Your social media policy is one piece of the puzzle. A strong legal foundation reduces risk across your operations and keeps your team aligned.
- Employment Contract: Sets expectations around confidentiality, conduct, system use, and compliance with policies for your staff. A well‑drafted Employment Contract supports consistent management.
- Workplace Policies and Staff Handbook: A central location for rules on conduct, bullying and harassment, privacy, IT use and discipline. Your workplace policies keep everyone on the same page.
- Privacy Policy: If you’re an APP entity or decide to adopt best‑practice transparency for data collection on your website, publish and follow a clear Privacy Policy.
- Website Terms & Conditions: Set the ground rules for visitors, user‑generated content and acceptable behaviour on your site with Website Terms and Conditions.
- Non‑Disclosure Agreement (NDA): Useful when engaging freelancers, agencies or influencers to ensure confidential information isn’t shared - you can start with a tailored NDA.
- Trade Mark Registration: Protect brand identifiers like your name and logo so others can’t use confusingly similar marks online; consider registering your trade mark early.
If your marketing relies heavily on email, it’s also worth standardising disclaimers and contact details across signatures. Teams that frequently send sensitive information may benefit from a short, consistent email disclaimer as part of brand governance.
Key Takeaways
- A social media policy sets clear, practical rules so your team can engage online confidently and safely.

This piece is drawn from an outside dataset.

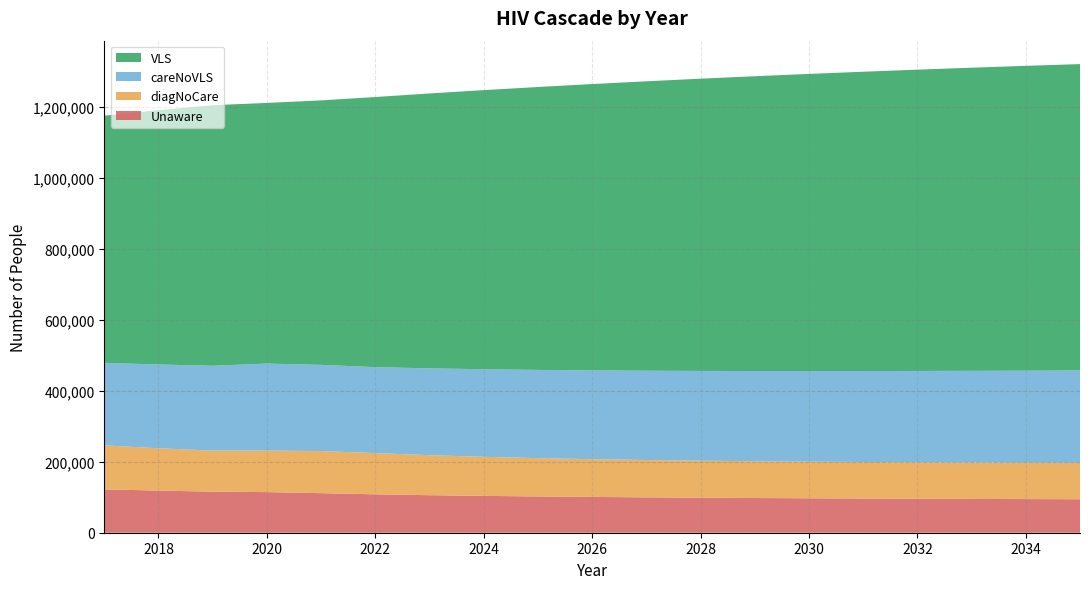

Reading left to right, extract all data points from this chart.

Unaware: 2017=122222	2018=118798	2019=115862	2020=114530	2021=111602	2022=108268	2023=105845	2024=103903	2025=102292	2026=100930	2027=99762	2028=98752	2029=97874	2030=97107	2031=96434	2032=95843	2033=95322	2034=94861	2035=94454
diagNoCare: 2017=124213	2018=119406	2019=115636	2020=117143	2021=118701	2022=116277	2023=112883	2024=110170	2025=108083	2026=106493	2027=105295	2028=104404	2029=103755	2030=103294	2031=102981	2032=102785	2033=102680	2034=102647	2035=102672
careNoVLS: 2017=232613	2018=236254	2019=239393	2020=245339	2021=243147	2022=242360	2023=244864	2024=246963	2025=248760	2026=250356	2027=251799	2028=253121	2029=254345	2030=255487	2031=256562	2032=257580	2033=258550	2034=259477	2035=260369
VLS: 2017=697105	2018=717041	2019=734795	2020=735051	2021=745820	2022=761809	2023=775186	2024=787145	2025=797861	2026=807503	2027=816223	2028=824147	2029=831378	2030=838001	2031=844086	2032=849692	2033=854868	2034=859658	2035=864096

- Tailor your policy to your business: clarify acceptable use, privacy and confidentiality, IP rules, ACL‑compliant marketing, reporting and approvals.
- Australian laws that commonly apply include workplace and anti‑discrimination laws, defamation, intellectual property, the Privacy Act (for APP entities) and the Australian Consumer Law.
- Roll out your policy with training, acknowledgements and a simple escalation process - then review it regularly as platforms and laws evolve.
- Back your policy with the right documents, such as an Employment Contract, central workplace policies, a Privacy Policy (where required or best practice), Website Terms and Conditions, an NDA and early trade mark registration.
- It’s normal to have questions - getting tailored advice early can prevent costly issues and give your team clear guidance.